What is asked
Can you return every one of the lines below exactly?

Information given

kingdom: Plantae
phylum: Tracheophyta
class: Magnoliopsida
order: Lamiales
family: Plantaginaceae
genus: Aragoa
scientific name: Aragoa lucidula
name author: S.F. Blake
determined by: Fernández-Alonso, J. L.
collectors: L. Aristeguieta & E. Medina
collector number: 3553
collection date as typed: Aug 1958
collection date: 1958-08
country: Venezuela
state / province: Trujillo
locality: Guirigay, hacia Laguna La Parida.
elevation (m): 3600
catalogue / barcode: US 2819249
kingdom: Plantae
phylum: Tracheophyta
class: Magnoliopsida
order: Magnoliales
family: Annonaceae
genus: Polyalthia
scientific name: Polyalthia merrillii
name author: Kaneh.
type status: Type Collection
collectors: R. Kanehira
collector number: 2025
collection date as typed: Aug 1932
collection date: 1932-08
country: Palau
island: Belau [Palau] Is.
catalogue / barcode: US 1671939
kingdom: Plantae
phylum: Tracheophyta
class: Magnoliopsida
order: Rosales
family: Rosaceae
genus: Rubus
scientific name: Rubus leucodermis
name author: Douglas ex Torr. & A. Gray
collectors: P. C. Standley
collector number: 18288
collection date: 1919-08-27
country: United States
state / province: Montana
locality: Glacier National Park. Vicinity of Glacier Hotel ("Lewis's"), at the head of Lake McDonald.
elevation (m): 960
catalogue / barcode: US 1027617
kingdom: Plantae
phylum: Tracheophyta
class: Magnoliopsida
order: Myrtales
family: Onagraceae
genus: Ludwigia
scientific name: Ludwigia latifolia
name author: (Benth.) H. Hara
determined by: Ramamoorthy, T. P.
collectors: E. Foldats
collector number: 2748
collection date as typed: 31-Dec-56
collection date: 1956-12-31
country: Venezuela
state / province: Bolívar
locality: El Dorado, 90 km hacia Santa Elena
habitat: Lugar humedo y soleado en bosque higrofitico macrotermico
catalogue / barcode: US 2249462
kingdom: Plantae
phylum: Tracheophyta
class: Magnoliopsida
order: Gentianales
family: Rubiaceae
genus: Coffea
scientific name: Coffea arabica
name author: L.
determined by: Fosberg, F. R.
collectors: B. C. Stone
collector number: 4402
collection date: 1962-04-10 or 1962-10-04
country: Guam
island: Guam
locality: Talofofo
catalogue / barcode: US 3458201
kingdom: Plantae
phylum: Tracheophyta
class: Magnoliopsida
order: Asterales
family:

Response to the task
kingdom: Plantae
phylum: Tracheophyta
class: Magnoliopsida
order: Lamiales
family: Plantaginaceae
genus: Aragoa
scientific name: Aragoa lucidula
name author: S.F. Blake
determined by: Fernández-Alonso, J. L.
collectors: L. Aristeguieta & E. Medina
collector number: 3553
collection date as typed: Aug 1958
collection date: 1958-08
country: Venezuela
state / province: Trujillo
locality: Guirigay, hacia Laguna La Parida.
elevation (m): 3600
catalogue / barcode: US 2819249
kingdom: Plantae
phylum: Tracheophyta
class: Magnoliopsida
order: Magnoliales
family: Annonaceae
genus: Polyalthia
scientific name: Polyalthia merrillii
name author: Kaneh.
type status: Type Collection
collectors: R. Kanehira
collector number: 2025
collection date as typed: Aug 1932
collection date: 1932-08
country: Palau
island: Belau [Palau] Is.
catalogue / barcode: US 1671939
kingdom: Plantae
phylum: Tracheophyta
class: Magnoliopsida
order: Rosales
family: Rosaceae
genus: Rubus
scientific name: Rubus leucodermis
name author: Douglas ex Torr. & A. Gray
collectors: P. C. Standley
collector number: 18288
collection date: 1919-08-27
country: United States
state / province: Montana
locality: Glacier National Park. Vicinity of Glacier Hotel ("Lewis's"), at the head of Lake McDonald.
elevation (m): 960
catalogue / barcode: US 1027617
kingdom: Plantae
phylum: Tracheophyta
class: Magnoliopsida
order: Myrtales
family: Onagraceae
genus: Ludwigia
scientific name: Ludwigia latifolia
name author: (Benth.) H. Hara
determined by: Ramamoorthy, T. P.
collectors: E. Foldats
collector number: 2748
collection date as typed: 31-Dec-56
collection date: 1956-12-31
country: Venezuela
state / province: Bolívar
locality: El Dorado, 90 km hacia Santa Elena
habitat: Lugar humedo y soleado en bosque higrofitico macrotermico
catalogue / barcode: US 2249462
kingdom: Plantae
phylum: Tracheophyta
class: Magnoliopsida
order: Gentianales
family: Rubiaceae
genus: Coffea
scientific name: Coffea arabica
name author: L.
determined by: Fosberg, F. R.
collectors: B. C. Stone
collector number: 4402
collection date: 1962-04-10 or 1962-10-04
country: Guam
island: Guam
locality: Talofofo
catalogue / barcode: US 3458201
kingdom: Plantae
phylum: Tracheophyta
class: Magnoliopsida
order: Asterales
family:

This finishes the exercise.